| PROBLEM DESCRIPTION |
Every record must appear in your copy exactly as written, with no pictures.

Recorded data
────────
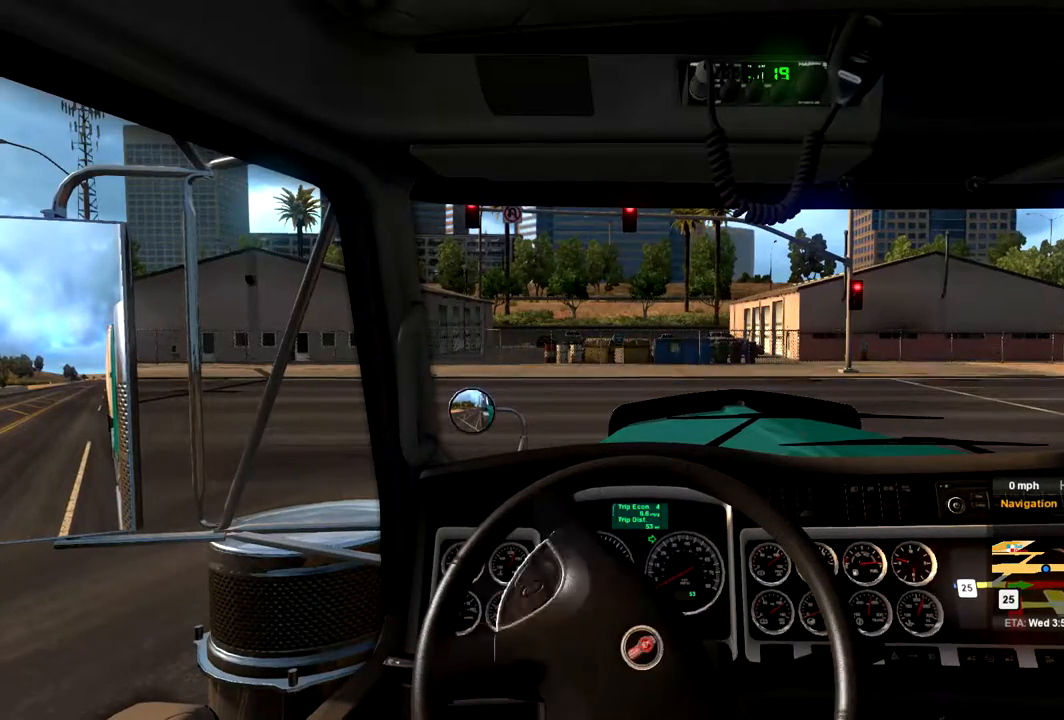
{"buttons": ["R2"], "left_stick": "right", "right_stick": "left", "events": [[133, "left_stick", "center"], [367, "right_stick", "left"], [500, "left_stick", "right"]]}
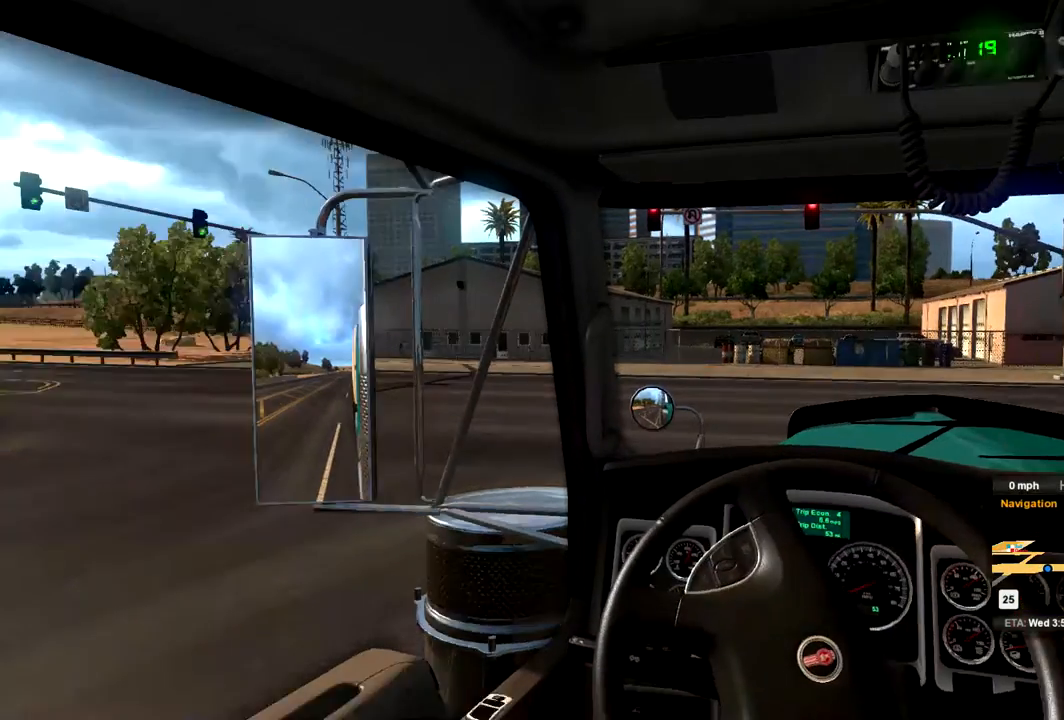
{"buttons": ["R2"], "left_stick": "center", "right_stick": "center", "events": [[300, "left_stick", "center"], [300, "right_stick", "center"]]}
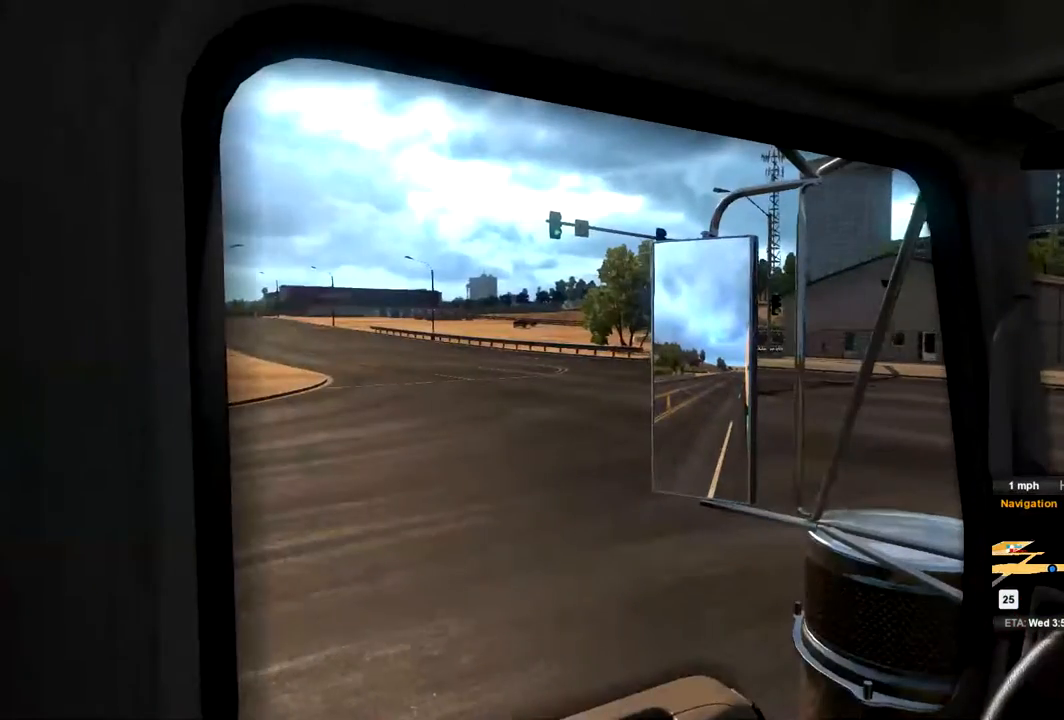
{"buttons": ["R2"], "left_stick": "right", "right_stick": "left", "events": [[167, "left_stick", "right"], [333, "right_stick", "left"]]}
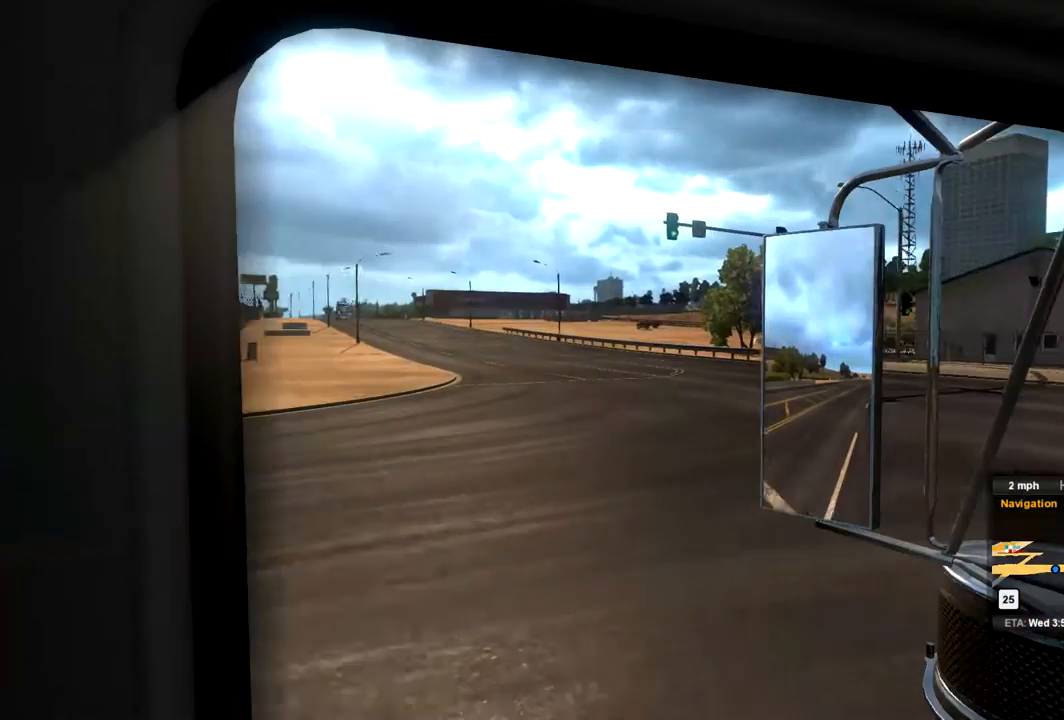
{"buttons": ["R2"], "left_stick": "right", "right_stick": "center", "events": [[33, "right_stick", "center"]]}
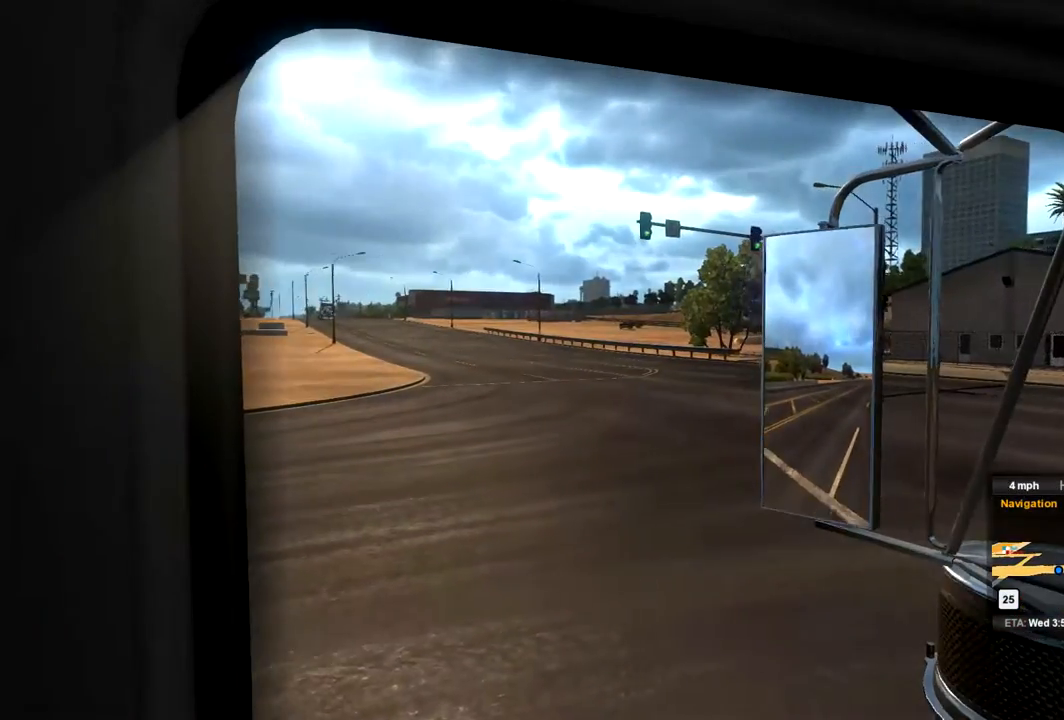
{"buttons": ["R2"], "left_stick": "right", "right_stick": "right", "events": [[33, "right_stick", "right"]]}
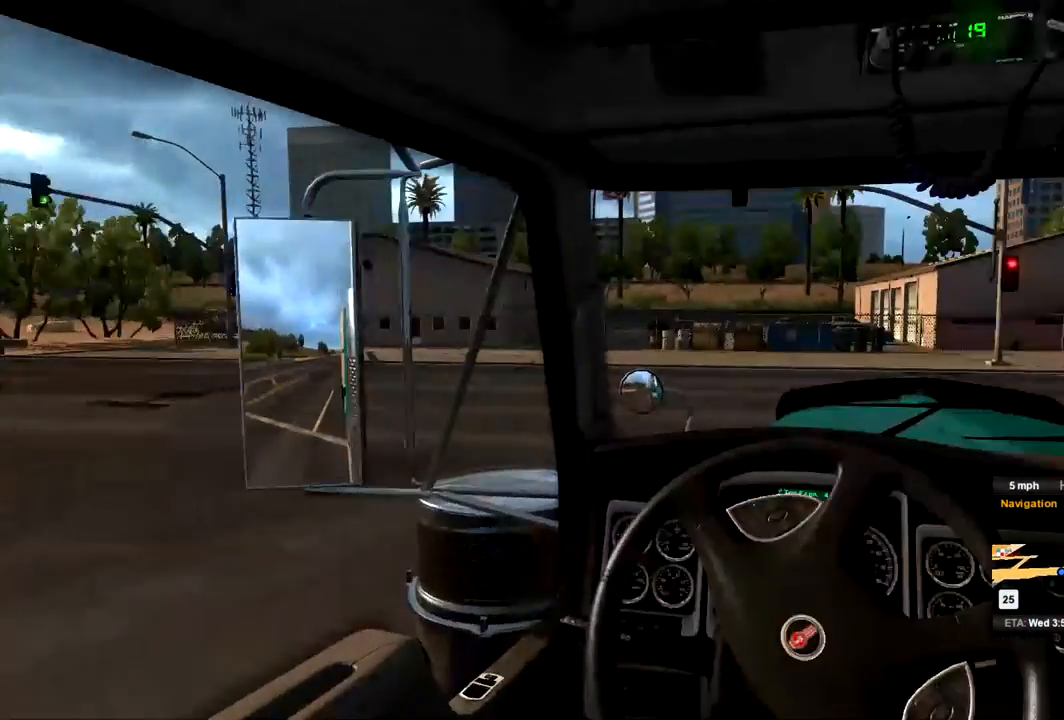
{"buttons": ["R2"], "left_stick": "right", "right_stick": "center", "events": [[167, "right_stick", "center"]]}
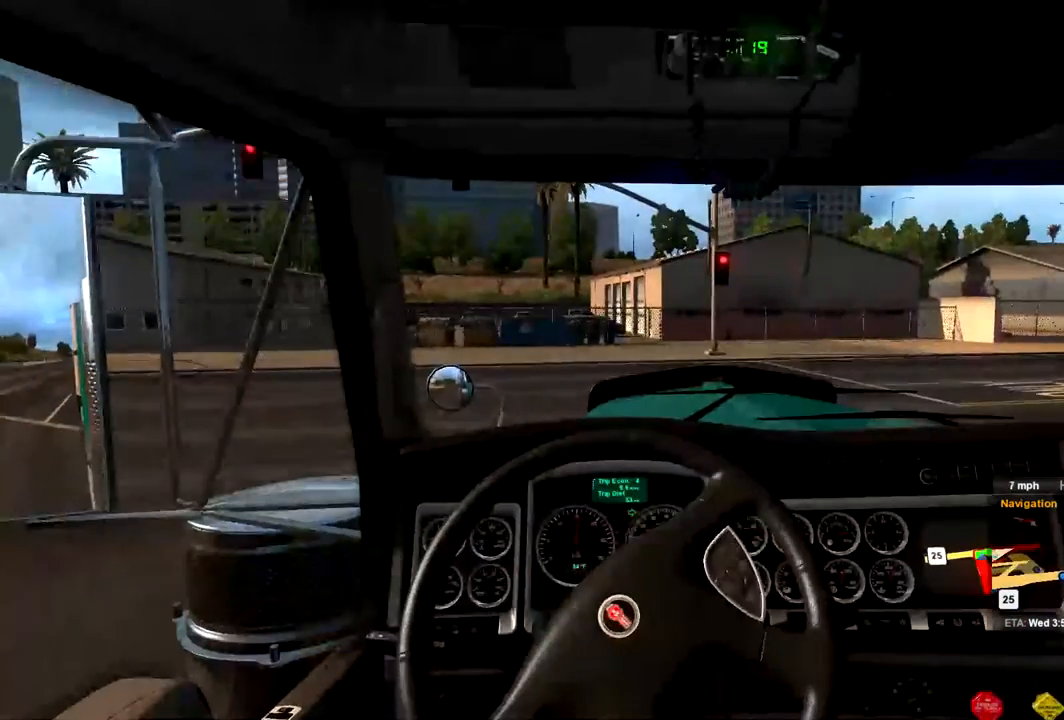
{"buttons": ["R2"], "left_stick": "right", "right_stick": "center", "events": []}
────────
| ANSWER |
{"buttons": ["R2"], "left_stick": "right", "right_stick": "left", "events": [[133, "left_stick", "center"], [367, "right_stick", "left"], [500, "left_stick", "right"]]}
{"buttons": ["R2"], "left_stick": "center", "right_stick": "center", "events": [[300, "left_stick", "center"], [300, "right_stick", "center"]]}
{"buttons": ["R2"], "left_stick": "right", "right_stick": "left", "events": [[167, "left_stick", "right"], [333, "right_stick", "left"]]}
{"buttons": ["R2"], "left_stick": "right", "right_stick": "center", "events": [[33, "right_stick", "center"]]}
{"buttons": ["R2"], "left_stick": "right", "right_stick": "right", "events": [[33, "right_stick", "right"]]}
{"buttons": ["R2"], "left_stick": "right", "right_stick": "center", "events": [[167, "right_stick", "center"]]}
{"buttons": ["R2"], "left_stick": "right", "right_stick": "center", "events": []}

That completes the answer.